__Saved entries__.
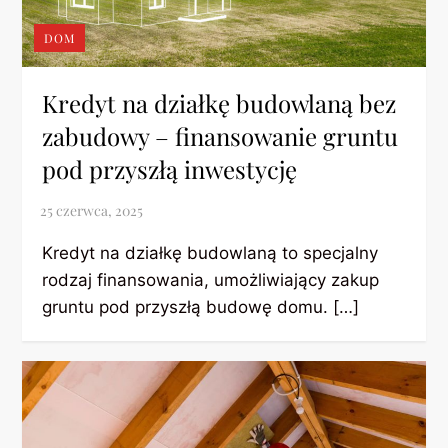
DOM
Kredyt na działkę budowlaną bez
zabudowy – finansowanie gruntu
pod przyszłą inwestycję
Kredyt na działkę budowlaną to specjalny
rodzaj finansowania, umożliwiający zakup
gruntu pod przyszłą budowę domu. […]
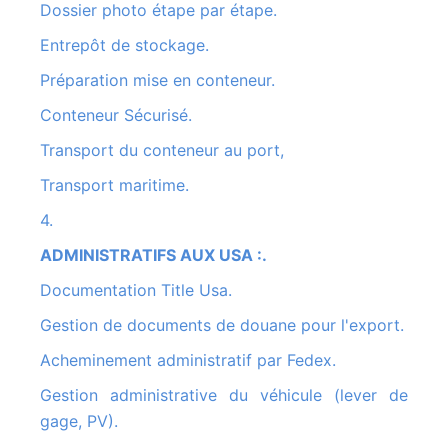
Dossier photo étape par étape.
Entrepôt de stockage.
Préparation mise en conteneur.
Conteneur Sécurisé.
Transport du conteneur au port,
Transport maritime.
4.
ADMINISTRATIFS AUX USA :.
Documentation Title Usa.
Gestion de documents de douane pour l'export.
Acheminement administratif par Fedex.
Gestion administrative du véhicule (lever de
gage, PV).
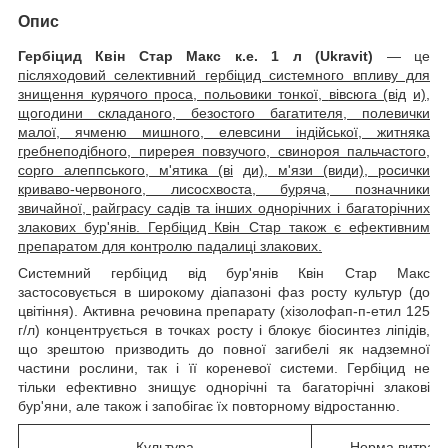
Опис
Гербіцид Квін Стар Макс к.е. 1 л (Ukravit)
— це
післяходовий селективний гербіцид системного впливу для
знищення курячого проса, польовики тонкої,
вівсюга (від
и),
щогодини складаного, безостого багатителя, полевички
малої, ячменю мишного, елевсини індійської, житняка
гребнеподібного, пиререя повзучого, свинороя пальчастого,
сорго алеппського,
м'ятика (ві
ди), м'язи (види), росички
криваво-червоного, лисосхвоста, буряча, позначники
звичайної, райграсу садів та інших однорічних і багаторічних
злакових бур'янів. Гербіцид Квін Стар також є ефективним
препаратом для контролю падалиці злакових.
Системний гербіцид від бур'янів Квін Стар Макс
застосовується в широкому діапазоні фаз росту культур (до
цвітіння). Активна речовина препарату (хізолофап-п-етил 125
г/л) концентрується в точках росту і блокує біосинтез ліпідів,
що зрештою призводить до повної загибелі як надземної
частини рослини, так і її кореневої системи. Гербіцид не
тільки ефективно знищує однорічні та багаторічні злакові
бур'яни, але також і запобігає їх повторному відростанню.
Культура
Норма витрат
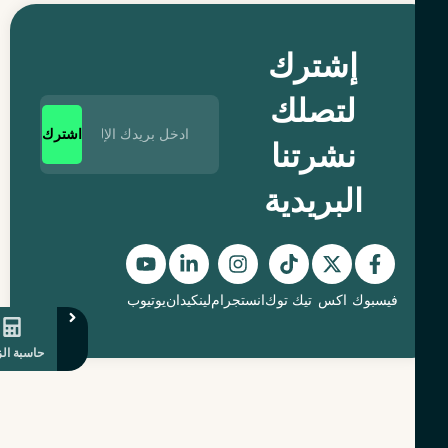
إشترك
لتصلك
اشترك
نشرتنا
البريدية
فيسبوك
اكس
تيك توك
انستجرام
لينكيدان
يوتيوب
حاسبة الزكاة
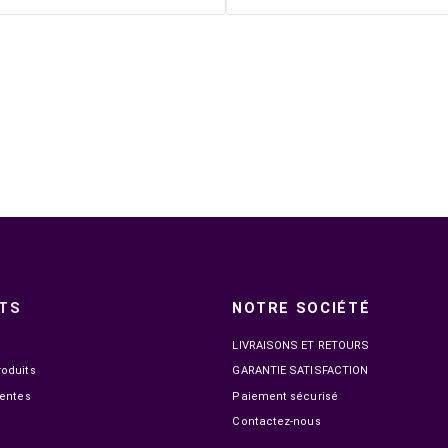

EN STOCK
GODOX LED LIGHT STICK TL60
GODO
2 199,00 MAD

__Task requirements__. Count the lines in the records above that contain the string "янів", and give only the number.

__Written response__. 2